__PARTS OF THE EXERCISE__:
a. In the transcript about the billionaire behind the ads, rewrite the part that opens with the words "They got money." and closes with "the greediest executive.", swapping "net worth" for "total wealth".
b. According to the transcript about the billionaire behind the ads, what railroad did he also run?
c. Write the next part of the transcript about the billionaire behind the Foundation for a Better Life ads, picking up after its last sentence.

__PAGE TEXT__:
--
A message from the Foundation for a Better Life.

And so who is the person behind these ads, Zach?

Who is the person that the secretary and the CEO, unhelpfully, in the end, would not connect you to?

His name is Philip Anschus.

He is a billionaire, and he's been a billionaire for a very long time.

Forbes magazine has their list of the wealthiest Americans, and four of the Coloradans make the top 400.

They got money.

Number one is a surprise, Philip Anschutz, the wealthiest person in our state with a net worth of $16.9 billion.

That makes him 45th for the USA.

Only?

Only.

CNN called him the richest American you've never heard of.

Fortune also called him the greediest executive.

He started running his dad's oil business at the age of 20, made his money drilling, fracking, also ran Union Pacific Railroad.

As an adult, I've spent my business career

working on companies and in industries that have always been firmly rooted in the West, often companies that are quite historic in nature.
--
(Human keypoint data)

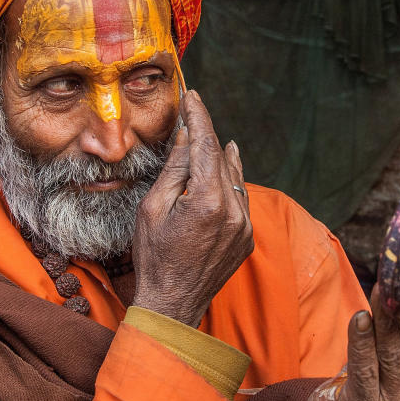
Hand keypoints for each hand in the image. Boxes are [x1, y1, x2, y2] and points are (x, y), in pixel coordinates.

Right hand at [131, 90, 253, 326]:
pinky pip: (241, 198)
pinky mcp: (247, 237)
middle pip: (222, 158)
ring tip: (207, 138)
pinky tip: (225, 166)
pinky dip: (230, 181)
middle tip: (194, 113)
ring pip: (235, 177)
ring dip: (220, 157)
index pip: (207, 145)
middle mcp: (233, 211)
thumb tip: (188, 136)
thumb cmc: (154, 257)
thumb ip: (175, 169)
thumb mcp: (153, 208)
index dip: (200, 117)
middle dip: (207, 135)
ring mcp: (244, 226)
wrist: (172, 304)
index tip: (193, 96)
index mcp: (206, 201)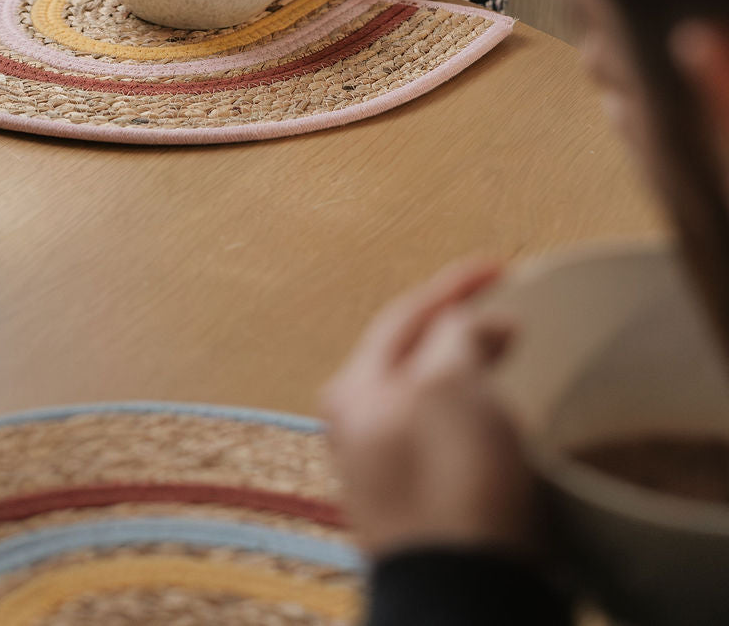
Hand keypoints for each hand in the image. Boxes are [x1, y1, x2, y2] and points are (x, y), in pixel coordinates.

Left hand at [321, 259, 534, 558]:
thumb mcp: (452, 382)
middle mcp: (356, 427)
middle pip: (415, 358)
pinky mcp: (423, 505)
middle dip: (461, 332)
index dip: (454, 286)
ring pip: (435, 400)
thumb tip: (481, 323)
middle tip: (509, 316)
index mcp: (351, 389)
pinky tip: (505, 428)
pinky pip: (452, 443)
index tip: (499, 268)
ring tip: (511, 366)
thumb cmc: (451, 480)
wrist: (465, 593)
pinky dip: (479, 421)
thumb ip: (460, 335)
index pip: (405, 315)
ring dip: (472, 378)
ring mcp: (386, 470)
--
__TASK RESPONSES__:
a.
They got money.

Number one is a surprise, Philip Anschutz, the wealthiest person in our state with a total wealth of $16.9 billion.

That makes him 45th for the USA.

Only?

Only.

CNN called him the richest American you've never heard of.

Fortune also called him the greediest executive.

b. Union Pacific Railroad

c.
And then, you know, things that maybe are more in our lives than oil and railroads is that he owns AEG, the Angelou Entertainment Group, who does Coachella.

They own Crypto.com Arena.

And he's also managed to kind of scoop up a few different sports teams,

LA Kings, LA Galaxy.

And then he's financed movies, Chronicles of Narnia.

He did the movie Array.

Like he's kind of everywhere, but you have no idea that he's there because he is truly one of the most like behind-the-scenes billionaires ever.

He has his name on the championship trophy in Major League Soccer.

And yet, I have never, until talking to you for this episode, thought, who the f is that guy?

I found it very interesting that this person who has Coachella,

which is about as godless of a place as you can go legally,

also pushes these very conservative, God-forward, church-forward messages.

And so that was very interesting, kind of as I dove deeper and deeper and found out about the different groups that he was kind of financing and funding and some of the initiatives that they were behind.

Yes.

So just to tick off some of them here, the Federalist Society, which is a very famous, historic at this point, conservative and libertarian legal organization.

He's a big donor to them, it turns out.

The Heritage Foundation, the right-wing think tank, Anschutz is also a big donor to them.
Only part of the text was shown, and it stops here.